Cisco Systems, Inc. - Special Call - SEHK:4333
SEHK:4333
Satinder Sethi [Executives] 💬
Satinder Sethi provided insights into Cisco's data center strategy, product developments, and market positioning during the special call. Below is a detailed summary of his comments:
Background and Role
- Background: Spent the last 20 years in the data center business, covering operations, architectures, sales, and system engineering.
- Cisco Tenure: Joined Cisco in 2008 through the acquisition of Nuova Systems, responsible for building the Unified Computing System (UCS).
- Current Responsibilities: VP of Data Center and Cloud Solutions at Cisco, overseeing product strategy, management, and engineering for the Unified Computing System group.
Cisco's Strategy
- Core Philosophy: Driving convergence across compute, network, and storage through a policy-driven infrastructure approach to enable efficient application delivery and significant operational savings.
- Architectural Approach: Focuses on an integrated architectural approach rather than a siloed, box-by-box method.
- Market Response: Strong growth and market share with UCS, leading the converged infrastructure segment with nearly 50% share.
- Partner Ecosystem: Leads with an ecosystem of partners, including EMC, NetApp, and IBM, to build converged infrastructure stacks that address customer needs for simplicity and operational ease.
Success Factors of UCS
- Addressing Challenges: Built a new server architecture optimized for the virtualized data center, addressing challenges such as complexity, lack of visibility, and slow deployment times.
- Operational Simplicity: Achieved unprecedented operational simplicity by crossing silos of compute, network, and storage.
- Disruptive Innovation: Demonstrated that established vendors can lose market share if they fail to solve real problems and disrupt themselves.
Product Refresh
- UCS Mini: Designed for enterprise edge environments, offering a "data center in a box" approach with centralized management capabilities.
- M-Series: Modular server optimized for hyperscale cloud applications, featuring an innovative disaggregated architecture that separates the I/O subsystem from the CPU-memory complex.
WHIPTAIL Acquisition
- Integration: WHIPTAIL, now called Invicta, integrated into the UCS architecture to provide solid-state memory capabilities, enhancing performance for workloads like VDI and databases.
- Comprehensive Approach: Offers Invicta appliances and collaborates with strategic storage partners to provide a comprehensive approach to flash storage.
White-Box Servers
- M-Series Availability: M-Series was not available in time for EMC's VxRack product launch.

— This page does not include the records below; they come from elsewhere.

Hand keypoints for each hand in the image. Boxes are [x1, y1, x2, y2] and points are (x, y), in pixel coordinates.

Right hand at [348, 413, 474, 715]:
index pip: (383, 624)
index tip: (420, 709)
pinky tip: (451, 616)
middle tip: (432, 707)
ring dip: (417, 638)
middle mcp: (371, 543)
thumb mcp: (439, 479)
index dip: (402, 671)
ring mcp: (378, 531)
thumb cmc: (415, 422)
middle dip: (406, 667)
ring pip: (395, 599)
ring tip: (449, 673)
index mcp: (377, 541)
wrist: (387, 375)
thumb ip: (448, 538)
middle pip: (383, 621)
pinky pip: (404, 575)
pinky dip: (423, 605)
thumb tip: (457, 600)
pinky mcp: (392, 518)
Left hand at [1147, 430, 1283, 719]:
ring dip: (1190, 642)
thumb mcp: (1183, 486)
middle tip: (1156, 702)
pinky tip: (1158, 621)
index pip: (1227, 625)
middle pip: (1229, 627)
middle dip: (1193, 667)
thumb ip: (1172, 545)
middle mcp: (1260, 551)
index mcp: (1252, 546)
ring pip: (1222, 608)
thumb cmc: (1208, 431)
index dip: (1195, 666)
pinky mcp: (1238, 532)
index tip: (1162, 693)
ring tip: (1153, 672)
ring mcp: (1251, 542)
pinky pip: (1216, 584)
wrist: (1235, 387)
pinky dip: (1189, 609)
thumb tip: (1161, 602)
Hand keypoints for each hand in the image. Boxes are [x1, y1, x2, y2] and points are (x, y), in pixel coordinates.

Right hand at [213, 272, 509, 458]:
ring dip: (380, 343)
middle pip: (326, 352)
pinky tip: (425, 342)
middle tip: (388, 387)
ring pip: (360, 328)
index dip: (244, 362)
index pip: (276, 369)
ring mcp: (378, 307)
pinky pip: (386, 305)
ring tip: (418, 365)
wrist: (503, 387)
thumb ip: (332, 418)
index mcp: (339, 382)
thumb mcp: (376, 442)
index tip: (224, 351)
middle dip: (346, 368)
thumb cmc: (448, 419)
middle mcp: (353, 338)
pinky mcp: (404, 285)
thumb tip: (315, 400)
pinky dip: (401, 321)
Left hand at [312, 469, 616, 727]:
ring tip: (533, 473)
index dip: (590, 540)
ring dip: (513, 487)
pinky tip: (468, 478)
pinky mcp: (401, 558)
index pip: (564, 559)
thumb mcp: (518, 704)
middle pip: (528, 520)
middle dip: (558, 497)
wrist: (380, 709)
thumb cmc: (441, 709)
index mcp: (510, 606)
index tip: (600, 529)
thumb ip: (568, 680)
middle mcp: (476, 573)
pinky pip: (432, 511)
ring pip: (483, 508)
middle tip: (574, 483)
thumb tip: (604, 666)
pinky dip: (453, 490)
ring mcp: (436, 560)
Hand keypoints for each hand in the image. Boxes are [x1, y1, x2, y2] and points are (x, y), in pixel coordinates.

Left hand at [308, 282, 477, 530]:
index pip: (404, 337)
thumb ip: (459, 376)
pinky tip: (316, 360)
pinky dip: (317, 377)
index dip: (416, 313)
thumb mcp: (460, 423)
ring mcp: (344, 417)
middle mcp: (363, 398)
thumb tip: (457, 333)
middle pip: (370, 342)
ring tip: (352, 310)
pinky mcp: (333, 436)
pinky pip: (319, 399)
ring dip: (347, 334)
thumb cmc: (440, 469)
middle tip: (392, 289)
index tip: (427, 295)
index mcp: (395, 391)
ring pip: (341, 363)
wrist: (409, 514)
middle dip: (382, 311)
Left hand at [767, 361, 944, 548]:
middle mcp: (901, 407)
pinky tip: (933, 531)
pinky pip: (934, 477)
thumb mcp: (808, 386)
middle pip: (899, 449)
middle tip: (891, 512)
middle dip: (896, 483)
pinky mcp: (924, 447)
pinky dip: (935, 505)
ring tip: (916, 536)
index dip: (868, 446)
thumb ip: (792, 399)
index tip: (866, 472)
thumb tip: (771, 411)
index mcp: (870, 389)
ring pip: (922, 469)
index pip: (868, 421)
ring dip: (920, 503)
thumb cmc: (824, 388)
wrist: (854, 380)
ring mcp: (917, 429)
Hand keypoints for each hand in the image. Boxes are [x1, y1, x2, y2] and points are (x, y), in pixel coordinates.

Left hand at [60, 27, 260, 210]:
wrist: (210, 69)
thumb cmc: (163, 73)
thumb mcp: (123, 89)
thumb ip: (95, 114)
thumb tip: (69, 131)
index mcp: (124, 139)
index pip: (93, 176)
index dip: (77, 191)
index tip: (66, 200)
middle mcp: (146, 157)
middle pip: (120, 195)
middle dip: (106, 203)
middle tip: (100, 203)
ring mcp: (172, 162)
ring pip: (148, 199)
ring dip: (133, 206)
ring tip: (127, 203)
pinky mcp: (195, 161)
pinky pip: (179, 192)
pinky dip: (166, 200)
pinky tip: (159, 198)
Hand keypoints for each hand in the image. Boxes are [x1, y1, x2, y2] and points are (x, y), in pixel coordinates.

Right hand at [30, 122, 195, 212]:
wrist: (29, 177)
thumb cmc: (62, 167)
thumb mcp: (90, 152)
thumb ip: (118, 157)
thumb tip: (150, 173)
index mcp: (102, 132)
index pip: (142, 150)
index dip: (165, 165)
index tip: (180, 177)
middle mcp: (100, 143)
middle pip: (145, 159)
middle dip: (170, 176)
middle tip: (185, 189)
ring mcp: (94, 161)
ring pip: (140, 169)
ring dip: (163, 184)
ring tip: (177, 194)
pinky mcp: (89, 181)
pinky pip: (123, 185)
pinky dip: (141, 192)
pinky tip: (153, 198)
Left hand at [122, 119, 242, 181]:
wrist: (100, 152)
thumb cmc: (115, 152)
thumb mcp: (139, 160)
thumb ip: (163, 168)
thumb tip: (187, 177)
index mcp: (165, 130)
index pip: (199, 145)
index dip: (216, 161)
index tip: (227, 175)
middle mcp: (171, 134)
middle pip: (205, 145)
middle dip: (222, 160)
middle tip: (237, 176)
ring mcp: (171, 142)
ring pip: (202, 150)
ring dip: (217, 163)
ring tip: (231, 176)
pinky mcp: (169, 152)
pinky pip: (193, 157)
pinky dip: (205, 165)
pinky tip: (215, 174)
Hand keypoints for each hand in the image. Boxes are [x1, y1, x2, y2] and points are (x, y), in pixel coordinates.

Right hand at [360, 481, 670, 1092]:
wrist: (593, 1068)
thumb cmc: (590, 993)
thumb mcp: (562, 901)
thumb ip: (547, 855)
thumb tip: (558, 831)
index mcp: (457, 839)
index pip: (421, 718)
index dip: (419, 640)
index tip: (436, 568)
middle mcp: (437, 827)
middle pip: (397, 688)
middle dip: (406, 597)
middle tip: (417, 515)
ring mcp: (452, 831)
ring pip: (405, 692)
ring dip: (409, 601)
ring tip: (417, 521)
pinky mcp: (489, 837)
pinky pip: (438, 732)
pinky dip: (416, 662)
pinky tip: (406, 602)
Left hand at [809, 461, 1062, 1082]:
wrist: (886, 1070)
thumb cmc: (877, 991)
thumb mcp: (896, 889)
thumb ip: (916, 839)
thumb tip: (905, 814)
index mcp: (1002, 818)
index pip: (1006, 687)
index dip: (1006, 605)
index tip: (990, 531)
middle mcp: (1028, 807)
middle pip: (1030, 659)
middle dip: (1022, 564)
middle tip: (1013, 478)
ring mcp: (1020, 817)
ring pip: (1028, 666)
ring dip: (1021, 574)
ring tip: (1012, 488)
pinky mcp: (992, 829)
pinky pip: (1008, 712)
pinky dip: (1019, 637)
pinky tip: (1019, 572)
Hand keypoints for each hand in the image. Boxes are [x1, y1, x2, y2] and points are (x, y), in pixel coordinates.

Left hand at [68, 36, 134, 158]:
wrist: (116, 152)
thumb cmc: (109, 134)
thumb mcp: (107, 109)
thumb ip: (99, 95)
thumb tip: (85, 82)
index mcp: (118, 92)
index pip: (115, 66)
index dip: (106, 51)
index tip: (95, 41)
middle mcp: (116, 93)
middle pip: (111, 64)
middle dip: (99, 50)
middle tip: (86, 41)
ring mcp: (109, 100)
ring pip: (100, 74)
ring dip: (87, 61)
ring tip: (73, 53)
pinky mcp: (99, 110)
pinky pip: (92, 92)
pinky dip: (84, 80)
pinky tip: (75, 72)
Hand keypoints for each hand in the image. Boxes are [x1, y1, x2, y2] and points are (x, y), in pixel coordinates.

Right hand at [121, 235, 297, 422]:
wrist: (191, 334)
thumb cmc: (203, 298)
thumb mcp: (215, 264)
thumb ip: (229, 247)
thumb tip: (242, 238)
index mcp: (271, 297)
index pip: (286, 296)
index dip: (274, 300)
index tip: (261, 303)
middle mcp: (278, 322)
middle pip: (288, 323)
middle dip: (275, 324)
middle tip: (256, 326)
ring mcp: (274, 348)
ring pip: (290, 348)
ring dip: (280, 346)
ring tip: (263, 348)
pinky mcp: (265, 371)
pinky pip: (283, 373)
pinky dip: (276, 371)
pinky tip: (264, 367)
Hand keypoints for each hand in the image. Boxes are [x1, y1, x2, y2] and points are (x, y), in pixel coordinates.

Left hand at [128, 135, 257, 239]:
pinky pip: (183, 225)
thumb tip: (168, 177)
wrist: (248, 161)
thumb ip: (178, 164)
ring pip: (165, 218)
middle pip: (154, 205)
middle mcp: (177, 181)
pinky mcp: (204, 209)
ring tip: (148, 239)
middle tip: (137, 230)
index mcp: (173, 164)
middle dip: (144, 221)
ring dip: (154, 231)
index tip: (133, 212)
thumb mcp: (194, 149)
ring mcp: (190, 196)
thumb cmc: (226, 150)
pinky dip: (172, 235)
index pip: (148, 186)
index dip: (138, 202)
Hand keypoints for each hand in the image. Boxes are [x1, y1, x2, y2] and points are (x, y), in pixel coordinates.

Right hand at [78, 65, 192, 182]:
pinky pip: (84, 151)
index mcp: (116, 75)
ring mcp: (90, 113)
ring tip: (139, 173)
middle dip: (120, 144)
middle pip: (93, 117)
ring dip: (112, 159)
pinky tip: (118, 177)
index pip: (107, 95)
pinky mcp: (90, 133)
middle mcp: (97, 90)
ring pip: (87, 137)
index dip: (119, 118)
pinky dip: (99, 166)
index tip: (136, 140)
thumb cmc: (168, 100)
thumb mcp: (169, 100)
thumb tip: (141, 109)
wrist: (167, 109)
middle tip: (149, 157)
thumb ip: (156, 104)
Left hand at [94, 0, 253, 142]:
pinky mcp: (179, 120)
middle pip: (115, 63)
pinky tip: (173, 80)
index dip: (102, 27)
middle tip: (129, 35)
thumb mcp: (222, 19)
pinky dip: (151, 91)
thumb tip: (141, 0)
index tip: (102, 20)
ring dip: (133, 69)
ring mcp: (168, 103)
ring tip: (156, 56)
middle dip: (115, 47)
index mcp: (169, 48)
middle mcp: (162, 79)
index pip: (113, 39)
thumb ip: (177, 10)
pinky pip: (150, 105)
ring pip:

- Ongoing Partnership: Continues to partner closely with EMC in the context of VCE, with a robust roadmap of solutions that leverage the latest Cisco UCS products.
Hyperconvergence
- Definition: Hyperconvergence combines compute with software-defined storage, integrated management, and is typically delivered as an appliance.
- Customer Demand: Customers seek simplicity, speed, and scale, rather than specific technological components like software-defined storage.
- Strategy: Supports hyperconverged solutions like VSAT and SimpliVity while also focusing on integrating management capabilities with traditional converged infrastructures like FlexPod.
Competition
- Broad Portfolio: Cisco has one of the broadest portfolios in converged infrastructure offerings, with over 50% of integrated stacks shipped containing UCS.
- Market Share: Has a significant lead in market share and technology capabilities, particularly with the policy-driven approach through UCS and ACI.
- Innovation: Continuously drives innovation in converged infrastructure stacks, distinguishing itself from competitors.
Growth Outlook
- Growth Drivers: Aims to capitalize on the overall data center spend, which is growing at approximately 5% to 6% annually, and take market share from competitors.
- Future Growth: Sees potential for 20% to 25% compound annual growth rate (CAGR) for the UCS business over the next 2 to 5 years.
- Market Penetration: Currently holds around 10% of the overall server market outside of blades, indicating significant room for further growth.
Customer Mix
- Horizontal Phenomenon: Success spans across various market segments, including Enterprises, Service Providers, Public Sector, and Commercial.
- Use Cases: Commonly deployed workloads include VDI, virtual infrastructure, databases, and Big Data applications.
Spending Trends
- Web 2.0 Companies: Indicators for overall data center spend, driven by trends like 10G to 40G transitions, private cloud enablement, and Big Data growth.
Future Challenges
-
Innovation Pace: Focuses on keeping the innovation pace aligned with customer needs, rather than worrying about specific competitors.